O momento passado é único, mas pode ser revivido quando se fecha os olhos para senti-lo novamente. E por permitir sentir novamente, ele também se relaciona ao ressentimento, que é a face negativa de Kairós.

Trazendo o mito de Kairós para o nosso passado, certamente iremos constatar que muitas vezes o tempo das oportunidades se fez presente e o deixamos escapar. Bons negócios, possibilidades de estudos e relacionamentos, chances de perdão e reconciliação, são algumas das aberturas que ocorreram, que poderiam ter atenuado a implacabilidade de Cronos.

Quando vivemos no tempo Kairós aumentam as oportunidades em nossa vida. Basta repensar como surgiram nossas melhores oportunidades: de certa forma, estávamos desprogramados das exigências do tempo cronológico. Para os gregos Cronos representava o tempo que faltava para a morte, um tempo que se consome a si mesmo. Por isso, seu oposto é Kairós: momentos afortunados que transcendem as limitações impostas pelo medo da morte. Sempre que agimos sob o tempo kairós, as coisas costumam dar certo porque sabemos a hora certa de estar no lugar certo. Por exemplo, quando estamos quase desistindo de algo e resolvemos dar um tempo para a pressão, do nada surgem as pessoas certas que nos ajudam com soluções reais e práticas.

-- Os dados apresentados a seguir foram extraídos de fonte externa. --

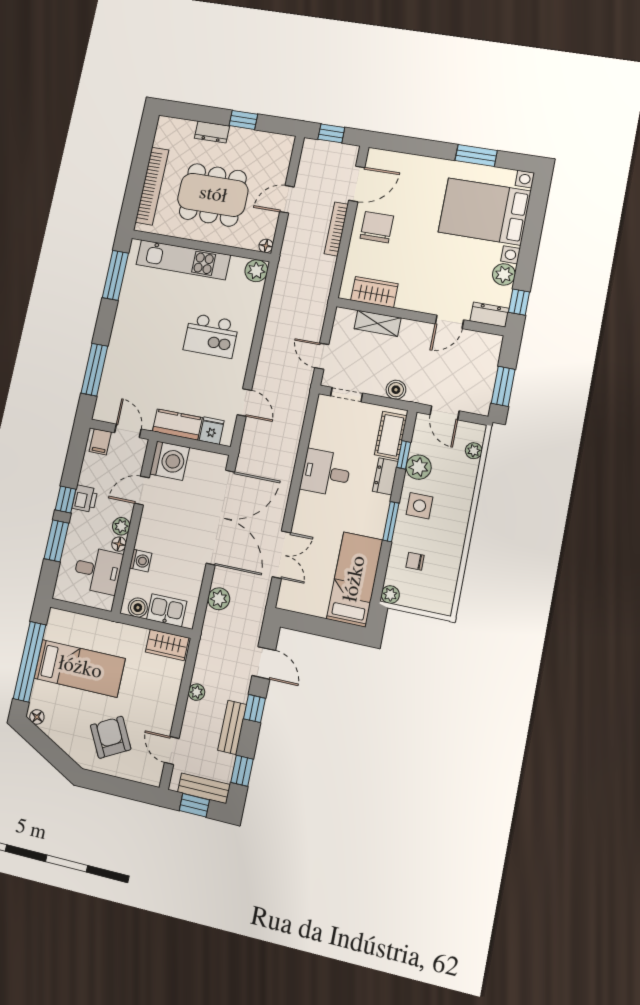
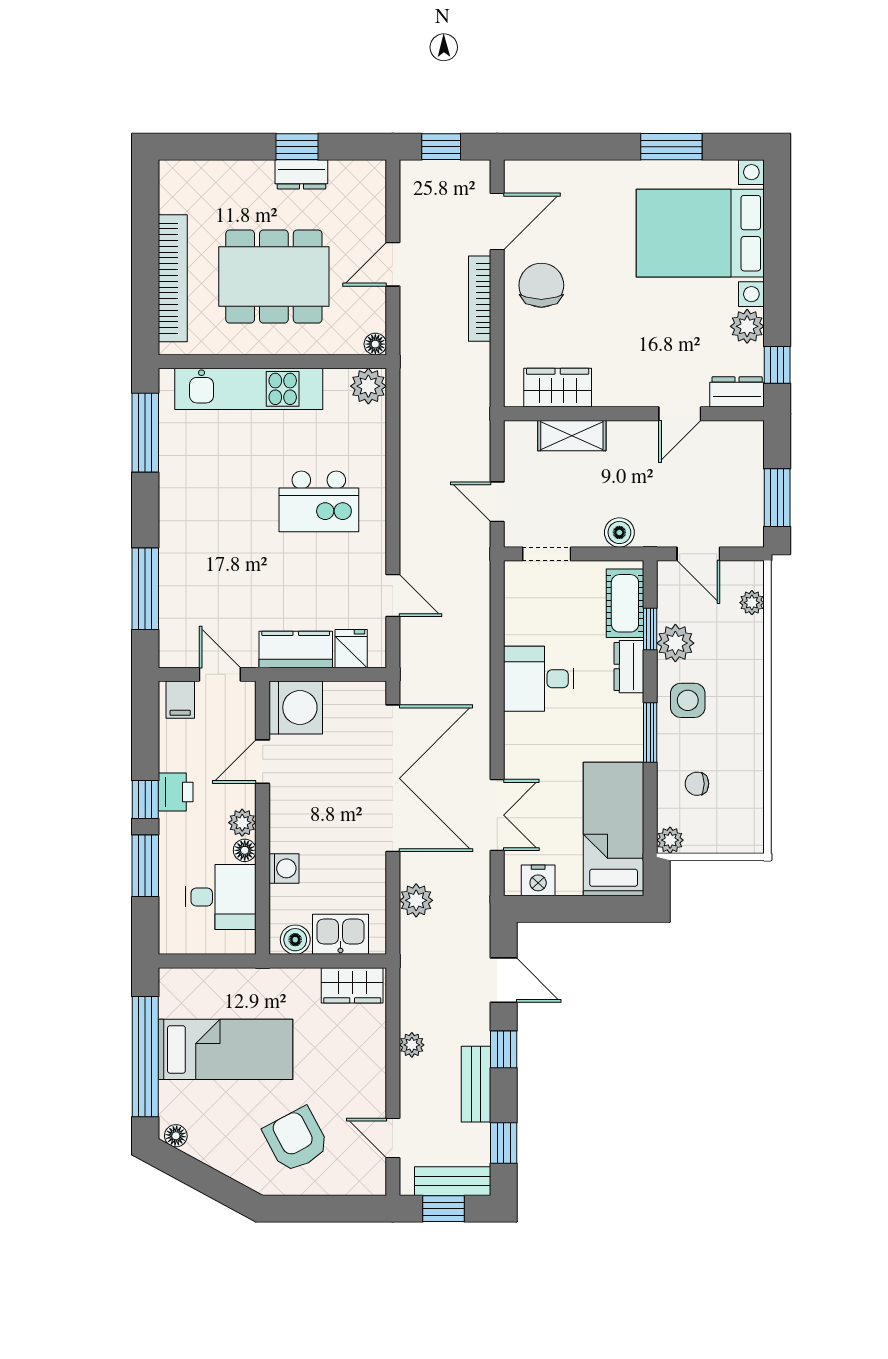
dresser: (212, 132) -> (301, 174), moved
nightstand: (299, 603) -> (538, 880), added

Kairos é o tempo oportuno, livre do peso de cargas passadas e sem ansiedade de anteceder o futuro. Ele se manifesta no presente, instante após instante. Esse tempo mágico ou oportuno é um convite para nos despojarmos da razão exagerada, cronológica e voltarmos a brincar com o tempo e vivê-lo com leveza e intensidade.

Agir no tempo regido por Kairós é similar a um ato mágico.